Laura Conway
Ageless beauty Laura Lee Holmberg Conway, former 36-year Santa Barbara resident and for 28 years beloved wife of Timothy Conway, peacefully attained bodily release on 01-11-23, due to complications from a pneumonia diagnosed on 12-19-22, after decades of fibromyalgia and then sciatica pain that never dimmed her bright spirit, cheerful good humor, and deep empathy for fellow sentient beings—and delight in classic films and great music.
Laura is (tearfully) survived by husband Timothy; daughter Gabrielle Holmberg and grandchildren Diva Moon, Asher and Aaria of Sedona, AZ; and three younger sisters Elaine (Dany), Marilyn and Rachel.
Laura’s transition to Divine Spirit occurred at Verde Valley Med Center’s ICU in Cottonwood, AZ, not far from the lovely Clarkdale home near the Verde River (below Mingus Mountain) that she and Timothy joyfully settled into just six months earlier. Her ICU room during the last two weeks became a sacred space filled with the kindness, prayers and meditations of everyone near and far who loved Laura. Her generous decision decades ago to donate organs provided two persons life-saving kidneys.
Laura entered this world July 26, 1953, in Windsor, Ontario, Canada, first of five children born to Mary Nachuk (of direct Ukrainian ancestry) and Marvin Holmberg (of Swedish-Scottish-Irish descent), who began a long engineering career at Detroit’s Ford Motors. Young Laura’s passion for music of all genres and her clear, gentle voice made her the star performer in high school plays and musicals like West Side Story.

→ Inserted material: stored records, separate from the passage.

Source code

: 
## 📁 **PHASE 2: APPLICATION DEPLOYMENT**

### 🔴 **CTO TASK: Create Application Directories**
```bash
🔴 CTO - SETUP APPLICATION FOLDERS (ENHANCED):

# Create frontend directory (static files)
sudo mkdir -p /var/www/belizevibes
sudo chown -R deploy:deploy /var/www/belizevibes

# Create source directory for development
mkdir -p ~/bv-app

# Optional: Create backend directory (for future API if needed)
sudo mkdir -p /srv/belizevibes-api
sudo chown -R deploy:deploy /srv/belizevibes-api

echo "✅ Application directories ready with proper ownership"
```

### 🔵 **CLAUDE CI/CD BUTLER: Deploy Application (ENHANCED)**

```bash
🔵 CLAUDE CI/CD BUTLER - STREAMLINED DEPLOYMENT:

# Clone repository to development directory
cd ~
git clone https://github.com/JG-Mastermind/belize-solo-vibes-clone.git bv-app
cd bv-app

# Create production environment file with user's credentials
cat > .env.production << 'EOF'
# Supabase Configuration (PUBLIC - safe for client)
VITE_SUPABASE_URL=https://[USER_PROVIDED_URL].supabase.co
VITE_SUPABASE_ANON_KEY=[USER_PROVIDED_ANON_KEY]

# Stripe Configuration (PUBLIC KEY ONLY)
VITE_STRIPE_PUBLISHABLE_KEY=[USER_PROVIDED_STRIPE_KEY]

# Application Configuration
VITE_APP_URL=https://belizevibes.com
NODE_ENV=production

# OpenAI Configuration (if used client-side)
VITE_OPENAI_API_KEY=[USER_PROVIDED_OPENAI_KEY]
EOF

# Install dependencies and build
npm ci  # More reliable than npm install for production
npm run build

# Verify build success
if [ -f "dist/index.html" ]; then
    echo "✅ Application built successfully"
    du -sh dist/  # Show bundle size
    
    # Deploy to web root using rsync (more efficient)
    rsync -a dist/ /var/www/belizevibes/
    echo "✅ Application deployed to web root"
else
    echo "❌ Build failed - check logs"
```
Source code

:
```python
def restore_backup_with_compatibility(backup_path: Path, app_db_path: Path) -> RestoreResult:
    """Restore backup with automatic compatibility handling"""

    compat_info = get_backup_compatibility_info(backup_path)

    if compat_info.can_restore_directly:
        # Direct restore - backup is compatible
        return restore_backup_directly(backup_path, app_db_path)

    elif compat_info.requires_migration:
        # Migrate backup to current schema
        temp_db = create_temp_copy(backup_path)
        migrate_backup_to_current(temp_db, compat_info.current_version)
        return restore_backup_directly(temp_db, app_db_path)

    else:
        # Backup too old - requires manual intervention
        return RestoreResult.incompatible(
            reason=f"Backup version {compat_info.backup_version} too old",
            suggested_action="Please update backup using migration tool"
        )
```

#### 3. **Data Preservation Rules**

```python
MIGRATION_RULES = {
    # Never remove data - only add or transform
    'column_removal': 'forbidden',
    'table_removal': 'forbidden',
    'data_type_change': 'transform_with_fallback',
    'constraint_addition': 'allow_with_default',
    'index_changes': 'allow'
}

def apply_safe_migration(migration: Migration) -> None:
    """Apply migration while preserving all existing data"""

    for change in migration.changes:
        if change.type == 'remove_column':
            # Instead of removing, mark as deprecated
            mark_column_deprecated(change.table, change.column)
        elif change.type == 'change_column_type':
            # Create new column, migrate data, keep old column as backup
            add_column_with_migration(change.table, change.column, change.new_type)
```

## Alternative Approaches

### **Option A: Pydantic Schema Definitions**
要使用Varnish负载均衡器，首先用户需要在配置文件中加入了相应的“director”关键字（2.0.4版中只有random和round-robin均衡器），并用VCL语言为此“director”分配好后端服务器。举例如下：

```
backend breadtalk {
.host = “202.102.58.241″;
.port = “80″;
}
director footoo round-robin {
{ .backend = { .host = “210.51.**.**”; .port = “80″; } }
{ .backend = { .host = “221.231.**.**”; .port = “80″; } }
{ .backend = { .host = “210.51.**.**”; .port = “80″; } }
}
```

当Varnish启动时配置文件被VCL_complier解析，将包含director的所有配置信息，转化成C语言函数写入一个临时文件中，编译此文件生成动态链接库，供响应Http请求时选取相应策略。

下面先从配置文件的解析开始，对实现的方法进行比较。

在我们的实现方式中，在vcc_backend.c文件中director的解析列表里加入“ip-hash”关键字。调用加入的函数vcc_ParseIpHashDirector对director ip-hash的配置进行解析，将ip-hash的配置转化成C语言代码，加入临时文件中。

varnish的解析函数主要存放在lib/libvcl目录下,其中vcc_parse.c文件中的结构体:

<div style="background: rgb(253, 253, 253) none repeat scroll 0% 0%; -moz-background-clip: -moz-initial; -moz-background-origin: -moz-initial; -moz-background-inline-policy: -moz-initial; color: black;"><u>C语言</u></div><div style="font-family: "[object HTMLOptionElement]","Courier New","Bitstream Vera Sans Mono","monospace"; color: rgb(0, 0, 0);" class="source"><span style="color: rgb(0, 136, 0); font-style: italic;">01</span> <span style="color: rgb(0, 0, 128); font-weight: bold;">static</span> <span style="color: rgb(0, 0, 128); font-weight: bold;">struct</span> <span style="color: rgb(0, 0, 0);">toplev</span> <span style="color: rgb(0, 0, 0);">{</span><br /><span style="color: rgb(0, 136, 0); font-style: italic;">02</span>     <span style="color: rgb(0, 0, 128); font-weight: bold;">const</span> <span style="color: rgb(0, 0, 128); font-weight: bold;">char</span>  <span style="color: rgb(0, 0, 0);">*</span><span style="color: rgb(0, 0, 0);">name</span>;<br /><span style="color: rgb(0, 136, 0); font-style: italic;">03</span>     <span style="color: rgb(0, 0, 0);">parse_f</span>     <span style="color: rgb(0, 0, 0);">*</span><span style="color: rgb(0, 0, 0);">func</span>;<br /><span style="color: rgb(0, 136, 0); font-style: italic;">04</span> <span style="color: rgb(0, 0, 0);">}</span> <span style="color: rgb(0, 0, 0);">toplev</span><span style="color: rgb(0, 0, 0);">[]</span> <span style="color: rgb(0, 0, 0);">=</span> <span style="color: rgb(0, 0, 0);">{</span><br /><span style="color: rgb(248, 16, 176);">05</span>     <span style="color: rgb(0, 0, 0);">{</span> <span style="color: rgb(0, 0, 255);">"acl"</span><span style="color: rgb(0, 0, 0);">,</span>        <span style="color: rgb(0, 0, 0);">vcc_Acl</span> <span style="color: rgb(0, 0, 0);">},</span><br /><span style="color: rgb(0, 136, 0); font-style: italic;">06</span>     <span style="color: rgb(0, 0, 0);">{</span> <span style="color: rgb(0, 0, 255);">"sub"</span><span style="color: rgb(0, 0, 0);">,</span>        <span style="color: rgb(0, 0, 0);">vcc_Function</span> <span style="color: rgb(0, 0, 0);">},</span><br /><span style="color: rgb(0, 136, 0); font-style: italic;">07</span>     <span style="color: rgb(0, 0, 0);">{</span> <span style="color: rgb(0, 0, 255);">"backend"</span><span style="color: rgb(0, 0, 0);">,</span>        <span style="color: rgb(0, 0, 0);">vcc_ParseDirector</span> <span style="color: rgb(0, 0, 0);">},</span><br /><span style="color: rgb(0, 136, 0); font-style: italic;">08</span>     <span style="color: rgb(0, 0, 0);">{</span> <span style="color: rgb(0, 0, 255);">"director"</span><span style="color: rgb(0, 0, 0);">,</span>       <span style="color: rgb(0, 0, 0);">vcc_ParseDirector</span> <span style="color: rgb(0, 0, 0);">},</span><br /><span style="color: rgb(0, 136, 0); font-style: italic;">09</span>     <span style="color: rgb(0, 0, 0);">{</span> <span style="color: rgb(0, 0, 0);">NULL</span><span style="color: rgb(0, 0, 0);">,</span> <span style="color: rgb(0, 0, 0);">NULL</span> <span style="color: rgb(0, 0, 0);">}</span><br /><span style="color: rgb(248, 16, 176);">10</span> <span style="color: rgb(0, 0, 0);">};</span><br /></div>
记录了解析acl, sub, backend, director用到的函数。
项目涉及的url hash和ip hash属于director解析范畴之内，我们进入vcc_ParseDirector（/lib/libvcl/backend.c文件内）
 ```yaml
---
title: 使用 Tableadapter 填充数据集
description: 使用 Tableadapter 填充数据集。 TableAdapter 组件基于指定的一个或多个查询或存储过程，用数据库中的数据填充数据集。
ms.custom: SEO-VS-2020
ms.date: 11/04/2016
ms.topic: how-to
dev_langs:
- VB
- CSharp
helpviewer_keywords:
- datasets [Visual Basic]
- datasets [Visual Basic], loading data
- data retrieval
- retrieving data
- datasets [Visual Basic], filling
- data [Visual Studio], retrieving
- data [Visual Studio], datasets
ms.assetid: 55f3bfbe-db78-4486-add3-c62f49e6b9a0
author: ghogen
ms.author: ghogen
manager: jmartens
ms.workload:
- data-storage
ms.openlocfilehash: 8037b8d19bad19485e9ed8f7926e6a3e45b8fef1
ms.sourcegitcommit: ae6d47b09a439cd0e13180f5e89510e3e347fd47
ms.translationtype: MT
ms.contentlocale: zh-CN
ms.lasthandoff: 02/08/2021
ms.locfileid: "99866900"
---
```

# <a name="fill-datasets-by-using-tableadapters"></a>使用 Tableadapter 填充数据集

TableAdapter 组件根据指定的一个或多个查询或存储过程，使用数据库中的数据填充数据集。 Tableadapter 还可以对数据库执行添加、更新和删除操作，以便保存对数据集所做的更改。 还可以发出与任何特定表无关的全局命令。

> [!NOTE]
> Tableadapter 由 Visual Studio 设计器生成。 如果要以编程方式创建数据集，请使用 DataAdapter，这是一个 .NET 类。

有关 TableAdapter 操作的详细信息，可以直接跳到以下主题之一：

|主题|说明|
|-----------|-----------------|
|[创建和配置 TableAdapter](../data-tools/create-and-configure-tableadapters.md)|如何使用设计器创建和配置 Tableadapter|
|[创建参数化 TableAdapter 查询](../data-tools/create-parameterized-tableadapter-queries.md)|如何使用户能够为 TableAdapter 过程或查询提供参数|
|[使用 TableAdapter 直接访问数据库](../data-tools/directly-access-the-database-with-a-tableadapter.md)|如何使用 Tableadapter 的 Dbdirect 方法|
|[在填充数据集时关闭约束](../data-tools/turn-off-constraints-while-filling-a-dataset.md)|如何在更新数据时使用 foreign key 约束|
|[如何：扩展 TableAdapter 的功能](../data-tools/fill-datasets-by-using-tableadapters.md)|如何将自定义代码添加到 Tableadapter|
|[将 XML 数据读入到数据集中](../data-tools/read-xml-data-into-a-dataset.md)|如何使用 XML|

At 17, she performed the ultra-demanding role of Helen Keller during the summer theater program at prestigious Cranbrook Academy of Arts in Bloomfield Hills, MI.
At Eastern Michigan University in Ypsilanti (where she met her lifelong soul-sister friends Elly and Karen), Laura shifted her vocation to special education—and after moving to Santa Barbara County in 1980 as a divorced mother of 3-year-old Gabrielle Krista, she soon began working at Devereux, California’s “premier provider of programs and services for adults living with emotional, behavioral and cognitive differences.” In 1986 she enjoyed two months in India at the ashram of her spiritual master Meher Baba. Laura significantly contributed to Santa Barbara when (circa 1990) she single-handedly created the first rehabilitation program for female inmates in the county’s correctional system to have better life-choices after release—and then Laura was chosen by grateful county officials to fill the prime position, earning superb evaluations. Illness cut this assignment short, and next she sold to catalogues healing light-boxes (full-spectrum) for the business run by her second husband, Ken Ceder.
When in September 1994 Laura met Timothy Conway (a longtime spiritual teacher-author in S.Barbara), love at first sight and shared interests on so many levels led to a quick engagement, a December 1995 wedding, and a honeymoon in India and Hawaii. Over the years, they adopted three cats and moved in 2008 from Timothy’s mesa condo to their San Roque area “vista house” with abounding birds, deer, and other wildlife. A major change of scenery and climate came with the couple’s move with little cat Evie in mid-2016 to Peoria’s Vistancia community in the Sonoran Desert of AZ (Phoenix Metro area’s NW fringe) to be near Laura’s aged father, daughter Gabrielle and three grandchildren, and friend Elly.
Now, after moving with Timothy to the higher, cooler environs of central AZ, this beautiful soul has departed far higher into the profoundly subtle, more glorious heavenly spheres of the Divine Beloved.
Always in our hearts, Laura’s dearest wish would be that we “love God and love one another as thy Self,” extend care to the most vulnerable in our midst, go plant-based vegan, and vote for progressive candidates to heal various injustices that afflict our society.